Pour le reste, ceux qui s’en réjouissent doivent aussi se rendre compte, qu’il vaut mieux sérieusement attendre avant de mourir !

On nous annonce en effet cette réduction d’impôts, d’ici environ 3 ans. D’ici là, beaucoup de choses peuvent se passer, y compris des milliers de décès en Wallonie, pour lesquels la Région continuera à percevoir des droits de succession dont son propre gouvernement reconnaît qu’ils sont excessifs. 

Dommage donc de faire les choses à moitié et d’en reporter encore l’application. C’est peut-être une idée pour les assureurs : proposer des couvertures d’assurance vie pour une période de 3 ans, et couvrant la moitié des droits de succession qui seraient perçus aujourd’hui ?

Quant au total des impôts, la déception est encore plus forte. On a annoncé avec fracas la plus importante réduction d’impôts qu’avait jamais connu la Wallonie. C’est exact, mais c’est un record qui n’est pas très difficile à battre, puisqu’on n’y a en réalité jamais réduit les impôts !

Quand on regarde les chiffres, on tombe de haut. Il a été question de 1,5 milliard lors de l’annonce du programme de la coalition. Quand on cherche bien, on n’y trouve clairement qu’une moitié dans la déclaration, et encore, il faut comprendre que cette réduction d’impôts s’étale … non pas sur base annuelle, mais sur toute la durée de la législature, c’est-à-dire 5 ans.

Même en partant du chiffre de 1,5 milliard, cela donne royalement 300 millions par an. Cela fait à peine un peu plus de 1 % du budget. La vraie performance est sans doute que pour une fois, on n’augmentera pas les impôts, nous dit-on.

Certes, il n’y a pas que des mesures fiscales. Mais, pour le reste, la volonté de réforme se transforme malheureusement, le plus souvent, en quelques idées de gestion plus sage. 

Lorsqu’on lit la déclaration de politique régionale, on ne cesse d’y voir les termes « optimisation », « amélioration » ou encore « harmonisation ». C’est bien, et bien gérer est toujours une qualité, mais il faut reconnaître qu’aucun gouvernement qui se met en place ne dit qu’il va moins bien gérer que le précédent.

Manque d’ambition

On ne voit pas de mesure réellement novatrice, à part sans doute, enfin, la suppression, pour les nouveaux fonctionnaires et enseignants, du système de la nomination à vie, qui oblige à conserver en fonction même les plus mauvais, et les moins adaptés.

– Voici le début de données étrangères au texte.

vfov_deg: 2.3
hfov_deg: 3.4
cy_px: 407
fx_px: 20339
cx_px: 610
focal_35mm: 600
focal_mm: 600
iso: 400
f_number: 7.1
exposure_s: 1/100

Mais on aurait pu en profiter, dans une région où trop de gens vivent du budget de l’Etat, pour décider d’une réduction sensible et importante du nombre d’agents, statutaires ou contractuels. A la place, on annonce une maigre diminution des seuls membres des cabinets ministériels. Une bonne chose, mais qui laisse encore un goût de trop peu. 

Tout est à l’avenant. On va continuer à distribuer des subsides, mais on le fera « mieux ». Pourquoi ne pas en remettre en question le montant ? 

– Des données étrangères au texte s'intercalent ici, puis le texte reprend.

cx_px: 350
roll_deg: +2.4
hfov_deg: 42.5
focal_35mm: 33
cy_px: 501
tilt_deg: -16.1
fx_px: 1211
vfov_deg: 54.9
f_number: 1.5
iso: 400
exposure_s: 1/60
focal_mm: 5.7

On va améliorer le fonctionnement de l’administration pléthorique de la Wallonie, mais sans vraiment en altérer les fondements. 

Lorsqu’un gouvernement annonce qu’il va « libéraliser », il y a deux discours possibles. Le premier, le plus courant, consiste à affirmer qu’on va mieux gérer ce qui est existant. C’est la méthode des composantes libérales de gouvernements belges, fédéraux et régionaux, depuis toujours, et c’est aussi la méthode Macron en France. Tout cela n’aboutit jamais à des résultats réellement positifs parce qu’on ne met pas en cause ce qui est réellement nuisible : c’est la forme d’Etat tentaculaire que nous subissons.

L’autre méthode consiste à annoncer un véritable changement et à le réaliser. C’est la méthode de Thatcher en Angleterre, et aujourd’hui de Milei en Argentine.  Malgré les critiques et les obstacles causés par leurs adversaires, ce sont des gouvernements qui veulent vraiment changer ce qui ne va pas, pas simplement gérer un peu mieux ce qui continuera à ne pas fonctionner. 

Certes, un gouvernement régional est tenu de travailler dans des limites assez strictes parce que malgré ce qu’on dit, la régionalisation de la Belgique n’a sans doute pas été assez poussée. 

Attendons peut-être un gouvernement fédéral qui ait un peu plus d’ambition.